• [What you are asked to do] Update the text of all the records below by replacing every occurrence of "Souta-kun" with "Souta", leaving everything else unchanged. Omit the pictures from your answer.

Page-level text extractions:
═══
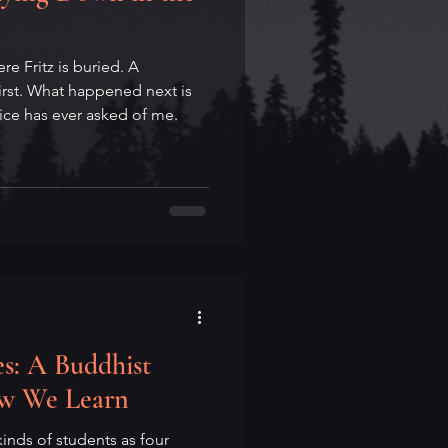
e Fritz is buried. A
rst. What happened next is
tice has ever asked of me.
s: A Buddhist
ow We Learn
inds of students as four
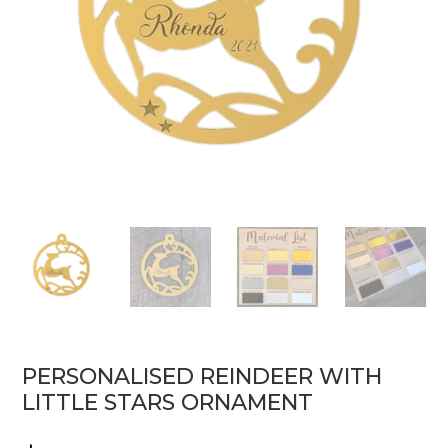
PERSONALISED REINDEER WITH
LITTLE STARS ORNAMENT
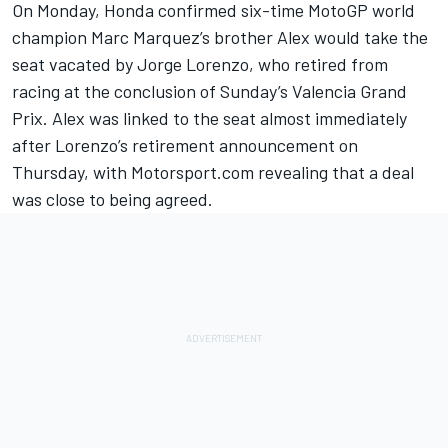
On Monday, Honda confirmed six-time MotoGP world
champion
Marc Marquez
’s brother
Alex would take the
seat vacated by Jorge Lorenzo
, who retired from
racing at the conclusion of Sunday’s Valencia Grand
Prix. Alex was linked to the seat almost immediately
after Lorenzo’s retirement announcement on
Thursday, with Motorsport.com revealing that a deal
was close to being agreed.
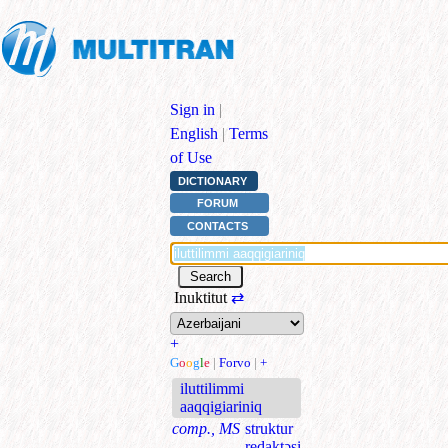
Sign in
|
English
|
Terms
of Use
DICTIONARY
FORUM
CONTACTS
Inuktitut
⇄
+
G
o
o
g
l
e
|
Forvo
|
+
iluttilimmi
aaqqigiariniq
comp., MS
struktur
redaktəsi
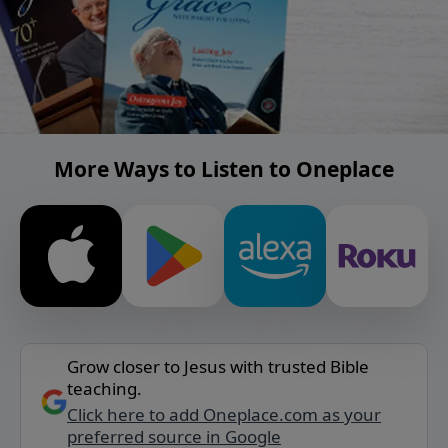
More Ways to Listen to Oneplace
Grow closer to Jesus with trusted Bible
teaching.
Click here to add Oneplace.com as your
preferred source in Google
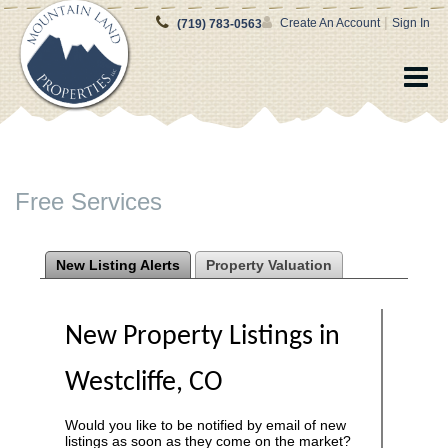
|
Create An Account
Sign In
(719) 783-0563
Free Services
New Listing Alerts
Property Valuation
New Property Listings in
Westcliffe, CO
Would you like to be notified by email of new
listings as soon as they come on the market?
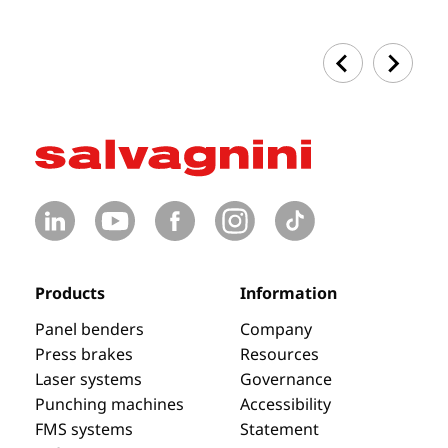
Products
Information
Panel benders
Company
Press brakes
Resources
Laser systems
Governance
Punching machines
Accessibility
FMS systems
Statement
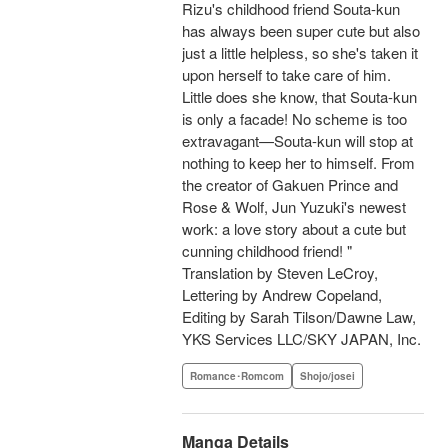
Rizu's childhood friend Souta-kun
has always been super cute but also
just a little helpless, so she's taken it
upon herself to take care of him.
Little does she know, that Souta-kun
is only a facade! No scheme is too
extravagant—Souta-kun will stop at
nothing to keep her to himself. From
the creator of Gakuen Prince and
Rose & Wolf, Jun Yuzuki's newest
work: a love story about a cute but
cunning childhood friend! "
Translation by Steven LeCroy,
Lettering by Andrew Copeland,
Editing by Sarah Tilson/Dawne Law,
YKS Services LLC/SKY JAPAN, Inc.
Romance･Romcom
Shojo/josei
Manga Details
═══
• [Output of the task]
e Fritz is buried. A
rst. What happened next is
tice has ever asked of me.
s: A Buddhist
ow We Learn
inds of students as four
PERSONALISED REINDEER WITH
LITTLE STARS ORNAMENT
On Monday, Honda confirmed six-time MotoGP world
champion
Marc Marquez
’s brother
Alex would take the
seat vacated by Jorge Lorenzo
, who retired from
racing at the conclusion of Sunday’s Valencia Grand
Prix. Alex was linked to the seat almost immediately
after Lorenzo’s retirement announcement on
Thursday, with Motorsport.com revealing that a deal
was close to being agreed.
Sign in
|
English
|
Terms
of Use
DICTIONARY
FORUM
CONTACTS
Inuktitut
⇄
+
G
o
o
g
l
e
|
Forvo
|
+
iluttilimmi
aaqqigiariniq
comp., MS
struktur
redaktəsi
More Ways to Listen to Oneplace
Grow closer to Jesus with trusted Bible
teaching.
Click here to add Oneplace.com as your
preferred source in Google
|
Create An Account
Sign In
(719) 783-0563
Free Services
New Listing Alerts
Property Valuation
New Property Listings in
Westcliffe, CO
Would you like to be notified by email of new
listings as soon as they come on the market?
Products
Information
Panel benders
Company
Press brakes
Resources
Laser systems
Governance
Punching machines
Accessibility
FMS systems
Statement
Rizu's childhood friend Souta
has always been super cute but also
just a little helpless, so she's taken it
upon herself to take care of him.
Little does she know, that Souta
is only a facade! No scheme is too
extravagant—Souta will stop at
nothing to keep her to himself. From
the creator of Gakuen Prince and
Rose & Wolf, Jun Yuzuki's newest
work: a love story about a cute but
cunning childhood friend! "
Translation by Steven LeCroy,
Lettering by Andrew Copeland,
Editing by Sarah Tilson/Dawne Law,
YKS Services LLC/SKY JAPAN, Inc.
Romance･Romcom
Shojo/josei
Manga Details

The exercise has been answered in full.